Why IIoT Connectivity Choices Are Harder Than They Look
When it comes to choosing a connectivity protocol for an industrial IoT implementation, it pays to make a thoughtful decision, even if it takes more time than planned.
The connectivity landscape is broad, the choices are varied and the chances to make a mistake are many. The situation is so complex that the Industrial Internet Consortium put together a 129-page paper, “The Industrial Internet of Things Volume G5: Connectivity Framework,” to address these concerns in 2018.
Rajive Joshi, principal solutions architect with Real-Time Innovations and one of the lead authors of the paper, is quick to stress just how overwhelming the choices are. “People don’t know where to start,” Joshi said. “A lot of these things are fairly obvious to me but when you talk to other people not doing this on a day-to-day basis, it’s extremely confusing. If it’s apples and oranges you can’t have a meaningful conversation and it’s important to understand what the landscape is.”
At a time when interest and enthusiasm for IoT endeavors remains strong — roughly one-third of large companies surveyed by IoT World Today in 2018 had IoT in production, in test or in the research phase — the pressure is on to make sure the connectivity choices are correct, scalable and industry-appropriate. We asked experts for their best advice.
How to Begin
With all of the protocol options available, Priya Thanigai, SimpleLink marketing manager – industrial markets at Texas Instruments recommends companies making IoT decisions start by answering a simple list of eight questions:
- Is this a brand new network installation or a retrofit?
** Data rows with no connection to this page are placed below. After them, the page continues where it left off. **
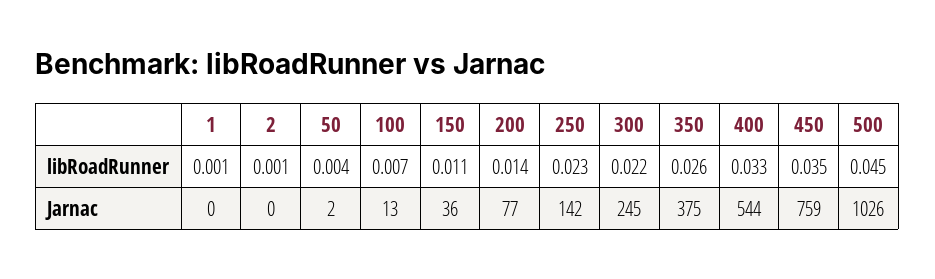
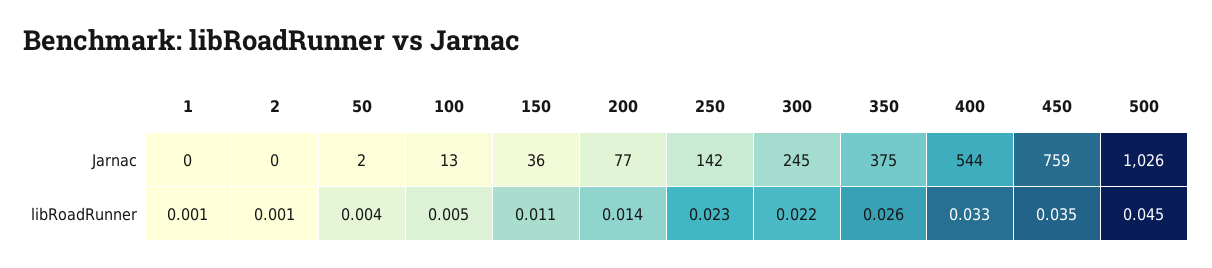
  {
    "1": {
      "libRoadRunner": 0.001,
      "Jarnac": 0
    },
    "2": {
      "libRoadRunner": 0.001,
      "Jarnac": 0
    },
    "50": {
      "libRoadRunner": 0.004,
      "Jarnac": 2
    },
    "100": {
-     "libRoadRunner": 0.007,
+     "libRoadRunner": 0.005,
      "Jarnac": 13
    },
    "150": {
      "libRoadRunner": 0.011,
      "Jarnac": 36
    },
    "200": {
      "libRoadRunner": 0.014,
      "Jarnac": 77
    },
    "250": {
      "libRoadRunner": 0.023,
      "Jarnac": 142
    },
    "300": {
      "libRoadRunner": 0.022,
      "Jarnac": 245
    },
    "350": {
      "libRoadRunner": 0.026,
      "Jarnac": 375
    },
    "400": {
      "libRoadRunner": 0.033,
      "Jarnac": 544
    },
    "450": {
      "libRoadRunner": 0.035,
      "Jarnac": 759
    },
    "500": {
      "libRoadRunner": 0.045,
      "Jarnac": 1026
    }
  }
- How many nodes are expected to be part of this network?
- What type of data throughput (speed, bandwidth and amount of data) is expected?
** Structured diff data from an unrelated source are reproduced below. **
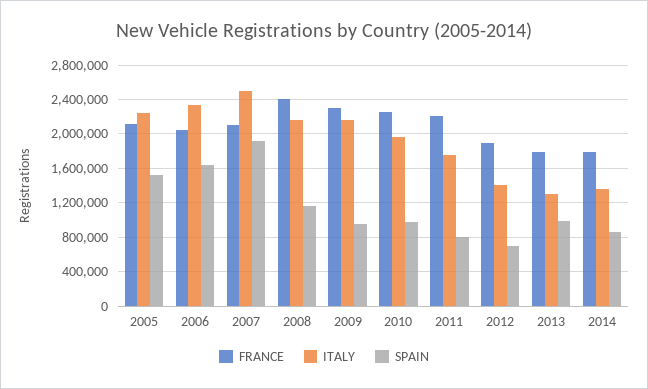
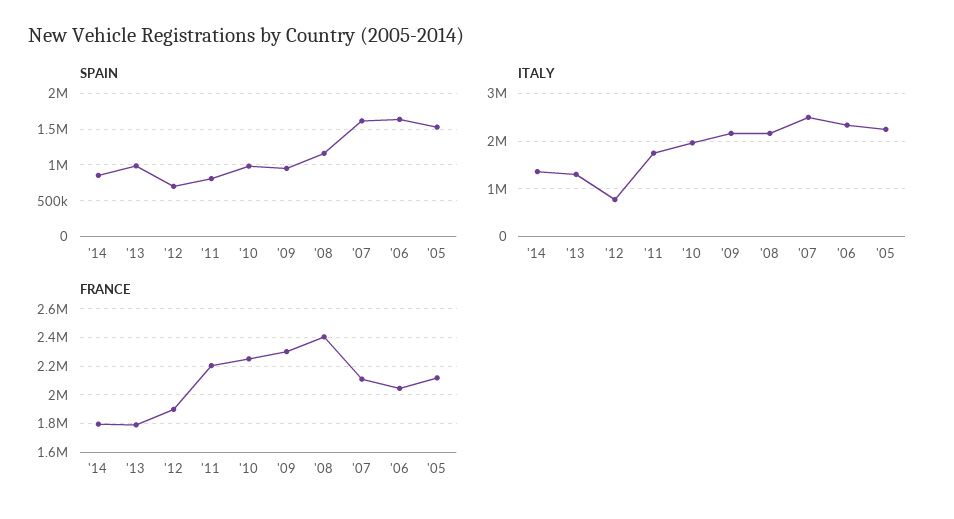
  {
    "FRANCE": {
      "2005": 2100000,
      "2006": 2050000,
      "2007": 2100000,
      "2008": 2400000,
      "2009": 2300000,
      "2010": 2250000,
      "2011": 2200000,
      "2012": 1900000,
      "2013": 1800000,
      "2014": 1800000
    },
    "ITALY": {
      "2005": 2200000,
      "2006": 2300000,
      "2007": 2500000,
      "2008": 2200000,
      "2009": 2200000,
      "2010": 2000000,
      "2011": 1700000,
-     "2012": 1400000,
+     "2012": 800000,
      "2013": 1300000,
      "2014": 1400000
    },
    "SPAIN": {
      "2005": 1500000,
      "2006": 1600000,
-     "2007": 1900000,
+     "2007": 1600000,
      "2008": 1200000,
      "2009": 1000000,
      "2010": 1000000,
      "2011": 800000,
      "2012": 700000,
      "2013": 1000000,
      "2014": 900000
    }
  }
- Is there a need for multiple types of networks — for example, a low-power, long-range motion detector could be commissioned via BLE on a phone and be used to wake-up a camera that can then stream video over Wi-Fi?
- What are the strictest latency requirements?
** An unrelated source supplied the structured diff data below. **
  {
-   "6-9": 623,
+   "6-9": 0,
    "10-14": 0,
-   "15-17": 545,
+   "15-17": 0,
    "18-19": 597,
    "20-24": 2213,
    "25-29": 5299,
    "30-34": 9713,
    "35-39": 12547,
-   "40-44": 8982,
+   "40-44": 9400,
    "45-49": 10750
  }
- How is this network powered?
- What are the top security concerns?
- Is network congestion a potential problem?
The answers to those questions can help frame the next step, which might include talking to an IoT vendor. And that can go a few different ways, some of which won’t be particularly helpful, according to Patrick Fetterman, research analyst and vice president of customer operations with market research firm LNS Global. “Some of the vendors simply assume connectivity is in place while other vendors are very focused on connectivity,” he explained. “And still others think it’s a revolutionary idea to get to data generated from a piece of equipment.”
Industrial facilities are all over the map as well. “I’ve been in dozens and dozens of factories over the last 10 years and I’ve yet to encounter one that wasn’t a mishmash of equipment types,” said Tom Comstock, principal analyst with LNS. “Even within a factory using only a single vendor, you’re going to find multiple generations and multiple versions deployed over a 25-year-old layer of connectivity.”